• [Exercise instructions]:
Identify all lines below that hold "formatting" and collect them.

[Stored data]
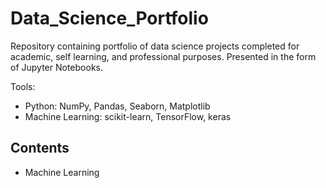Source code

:# Data_Science_Portfolio
Repository containing portfolio of data science projects completed for academic, self learning, and professional purposes. Presented in the form of Jupyter Notebooks.

Tools:
<ul>
  <li> Python: NumPy, Pandas, Seaborn, Matplotlib </li>
  <li> Machine Learning: scikit-learn, TensorFlow, keras </li>
</ul>

## Contents
<ul>
   <li> Machine Learning
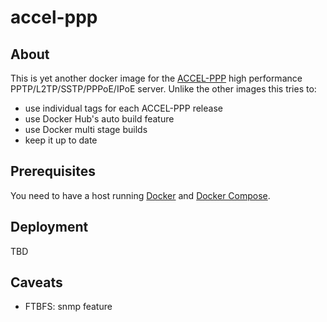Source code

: # accel-ppp

## About

This is yet another docker image for the [ACCEL-PPP](https://accel-ppp.org/) high performance PPTP/L2TP/SSTP/PPPoE/IPoE server. Unlike the other images this tries to:
- use individual tags for each ACCEL-PPP release
- use Docker Hub's auto build feature
- use Docker multi stage builds
- keep it up to date


## Prerequisites

You need to have a host running [Docker](https://docs.docker.com/install/) and [Docker Compose](https://docs.docker.com/compose/install/).


## Deployment

TBD


## Caveats

- FTBFS: snmp feature
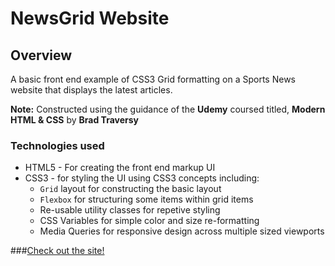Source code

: # NewsGrid Website

## Overview
A basic front end example of CSS3 Grid formatting on a Sports News website that displays the latest articles. 

**Note:** Constructed using the guidance of the **Udemy** coursed titled, **Modern HTML & CSS** by **Brad Traversy**

### Technologies used
* HTML5 - For creating the front end markup UI
* CSS3 - for styling the UI using CSS3 concepts including:
  * `Grid` layout for constructing the basic layout
  * `Flexbox` for structuring some items within grid items
  * Re-usable utility classes for repetive styling
  * CSS Variables for simple color and size re-formatting
  * Media Queries for responsive design across multiple sized viewports
  
 ###[Check out the site!](https://sweetmike.github.io/NewsGrid-Website/)
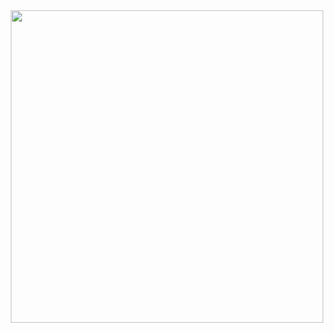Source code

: <div id="header" align="center">
  <img src="https://external-content.duckduckgo.com/iu/? braille@airmail.cc 
u=https%3A%2F%2Fmedia1.tenor.com%2Fimages%2Fcda2e1e1545a75a7cd0f026e86b46d44%2Ftenor.gif%3Fitemid%3D14664086&f=1&nofb=1&ipt=263373ff59bcbda3ae2c3cd6a237ee72369bd15ac01ce35e9c7d66f80c7d0008&ipo=images" width="500"/>
</div>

• [Written response]:
A basic front end example of CSS3 Grid formatting on a Sports News website that displays the latest articles. 
  * CSS Variables for simple color and size re-formatting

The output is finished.